Using money from this year’s bond issuance, Mayor Frank Jackson wants to spend almost $18 million on parks and rec centers, $24 million on roads and bridges and $9 million on city vehicles and other facility upgrades.

Among the major road projects proposed are work on MLK between Kinsman and Shaker, on Circle Drive from Mayfield to Euclid, and on Madison from West 117th to West Boulevard.

Some of the bigger-ticket projects include renovating the Ken Johnson Recreation Center on Woodland Avenue, upgrading public safety IT and resurfacing local streets.

The mayor’s chief of staff, Ken Silliman, presented the proposal at a city council committee meeting Monday.

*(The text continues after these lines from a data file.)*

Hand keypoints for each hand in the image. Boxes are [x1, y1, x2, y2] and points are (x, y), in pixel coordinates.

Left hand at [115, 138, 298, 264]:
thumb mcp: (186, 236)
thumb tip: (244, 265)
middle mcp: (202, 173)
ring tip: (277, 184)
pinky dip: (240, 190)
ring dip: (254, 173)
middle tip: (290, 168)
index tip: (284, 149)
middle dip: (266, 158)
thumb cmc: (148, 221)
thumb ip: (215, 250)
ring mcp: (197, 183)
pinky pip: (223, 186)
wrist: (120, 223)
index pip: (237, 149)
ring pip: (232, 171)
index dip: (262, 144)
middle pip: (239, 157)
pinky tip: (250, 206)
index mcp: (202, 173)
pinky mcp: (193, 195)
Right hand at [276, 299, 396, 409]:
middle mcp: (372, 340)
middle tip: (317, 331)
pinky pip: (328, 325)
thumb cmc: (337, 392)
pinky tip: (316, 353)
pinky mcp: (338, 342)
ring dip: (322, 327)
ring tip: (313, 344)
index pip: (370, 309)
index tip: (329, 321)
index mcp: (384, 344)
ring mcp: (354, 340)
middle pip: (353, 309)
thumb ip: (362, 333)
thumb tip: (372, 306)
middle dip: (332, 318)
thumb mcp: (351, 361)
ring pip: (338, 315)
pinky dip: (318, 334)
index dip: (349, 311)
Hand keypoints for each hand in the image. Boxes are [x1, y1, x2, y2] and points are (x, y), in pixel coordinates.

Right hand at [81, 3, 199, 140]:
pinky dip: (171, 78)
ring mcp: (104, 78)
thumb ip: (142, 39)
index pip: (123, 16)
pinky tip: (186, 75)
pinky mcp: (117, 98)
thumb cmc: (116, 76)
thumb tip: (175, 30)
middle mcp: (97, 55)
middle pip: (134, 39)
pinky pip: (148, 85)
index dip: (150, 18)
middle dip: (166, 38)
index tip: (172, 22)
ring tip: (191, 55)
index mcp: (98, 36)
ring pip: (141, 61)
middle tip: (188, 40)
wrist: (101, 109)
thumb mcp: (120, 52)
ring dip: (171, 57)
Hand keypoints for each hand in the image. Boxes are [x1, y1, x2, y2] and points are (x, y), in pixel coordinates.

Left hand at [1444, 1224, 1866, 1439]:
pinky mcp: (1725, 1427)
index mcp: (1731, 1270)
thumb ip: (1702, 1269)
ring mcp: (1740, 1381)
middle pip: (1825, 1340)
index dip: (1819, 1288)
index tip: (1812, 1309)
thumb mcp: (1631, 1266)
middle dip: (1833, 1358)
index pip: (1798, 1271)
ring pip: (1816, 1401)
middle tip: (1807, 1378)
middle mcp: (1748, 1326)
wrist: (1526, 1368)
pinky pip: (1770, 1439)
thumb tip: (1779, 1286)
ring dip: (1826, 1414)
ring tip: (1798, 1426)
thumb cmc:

But much of the conversation focused on a different pot of money: $25 million in bonds for economic development projects in low-income neighborhoods that council approved in 2015.

Jackson highlighted that $25 million investment in this year’s state of the city address.

At Monday’s meeting, Councilman Jeff Johnson, who is challenging Jackson in this year’s election, asked Silliman why specifics for spending that money hadn’t been announced yet.

“I can’t argue with your point about the time,” Silliman replied. “But I can tell you that one of the things that’s taking the time is making sure we leverage this with private investment.”

Silliman said more details on the plan could be coming before council later this spring or summer.